= Winning Team Publishing =

Conservative publishing house

Winning Team Publishing is a conservative publishing house founded in 2021 by Sergio Gor and Donald Trump Jr.

The publisher was founded after Trump failed to secure a memoir deal from the Big Five publishers, in part due to fact-checking concerns. Trump has earned millions in royalties from the project.

The publisher has published various authors, including Jeanine Pirro, Charlie Kirk, Kari Lake, and President Donald Trump. President Trump's three coffee table style books have been successful including his latest book, Save America, debuting on the New York Times bestseller list.
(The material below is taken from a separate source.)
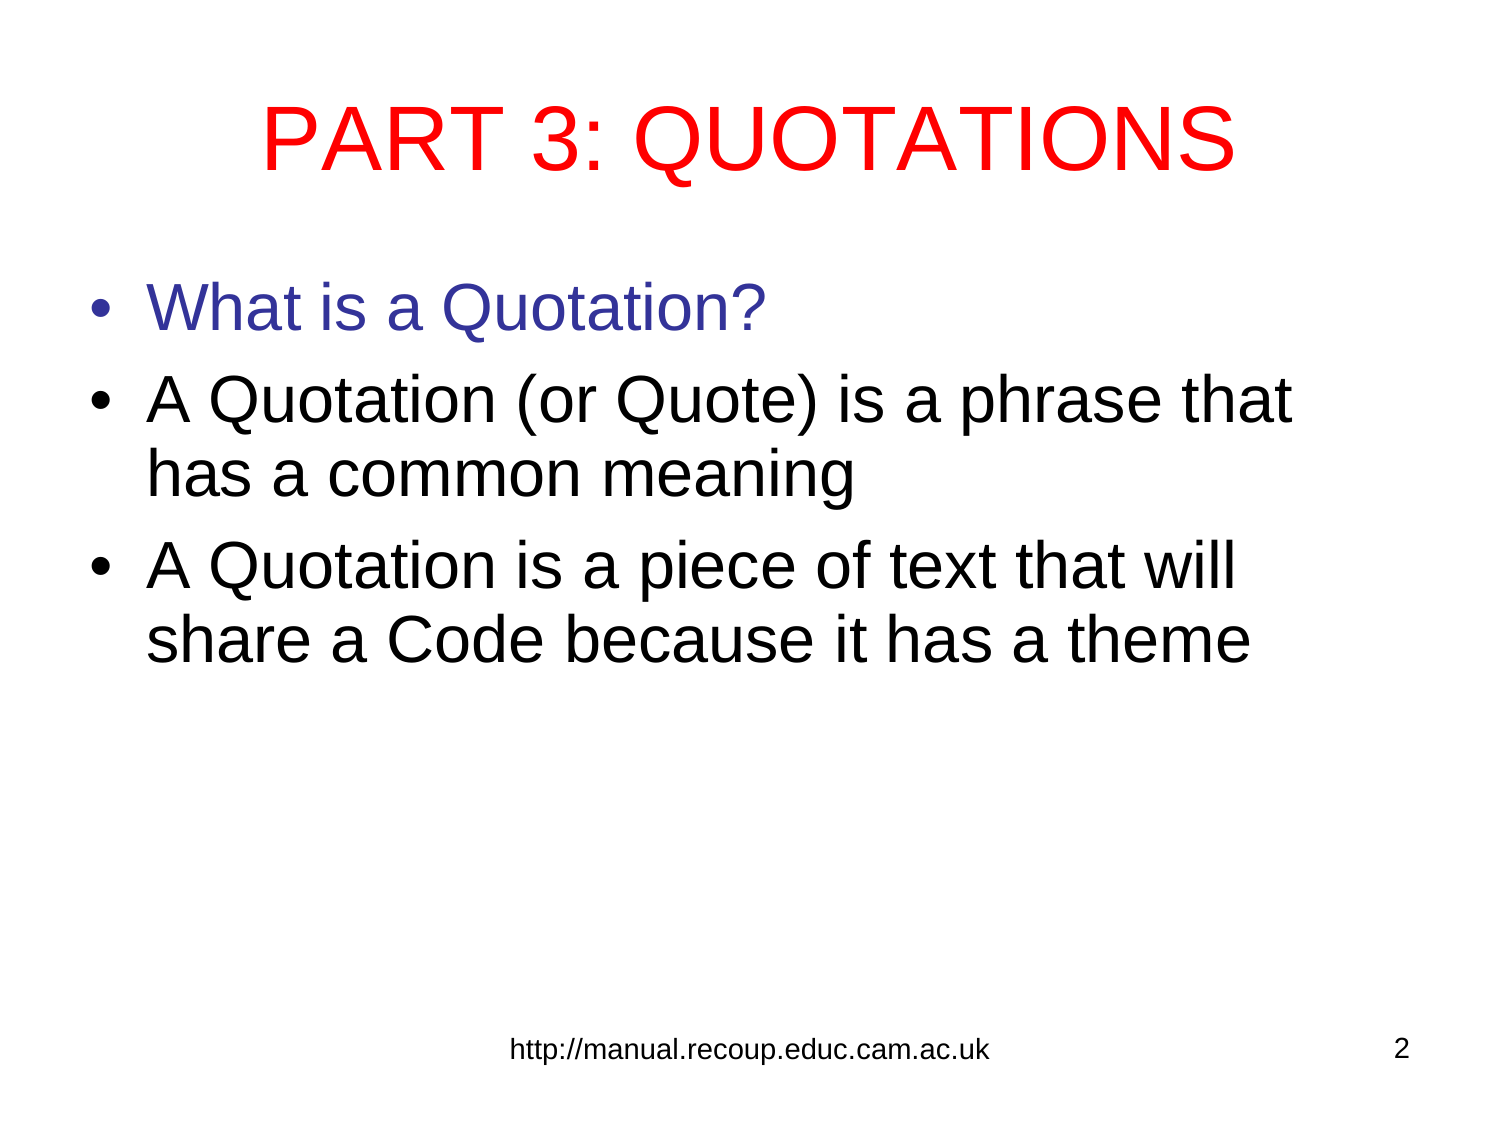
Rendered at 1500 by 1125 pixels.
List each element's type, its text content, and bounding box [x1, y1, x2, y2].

title PART 3: QUOTATIONS [75, 45, 1426, 233]
list What is a Quotation? A Quotation (or Quote) is a phrase that has a common meaning A Quotation is a piece of text that will share a Code because it has a theme [75, 262, 1426, 1006]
In 2023, Hudson Booksellers refused to carry the publisher's books.

==Publications==
- Save America (September 2024)
- Letters to Trump (April 2023) - A compilation of letters written to Trump that earned $6.75 million in sales from 2023 to 2024.
- Our Journey Together (2021) - A coffee table book of photographs, most in the public domain, from Trump's presidency
- MTG (2023) - A biography by Marjorie Taylor Greene touting the America First policy. The book was criticized for being printed in Canada.
- Unafraid: Just Getting Started - A biography by Kari Lake.
- Crimes Against America: The Left’s Takedown of Our Republic (2023) - Authored by Jeanine Pirro
- The New MAGA Deal (July 16, 2024) - Authored by Peter Navarro
- Right Wing Revolution (June 14, 2024) - Authored by Charlie Kirk
- Liberal Privilege: Joe Biden and the Democrats' Defense of the Indefensible (September 1, 2020) - Authored by Donald Trump Jr.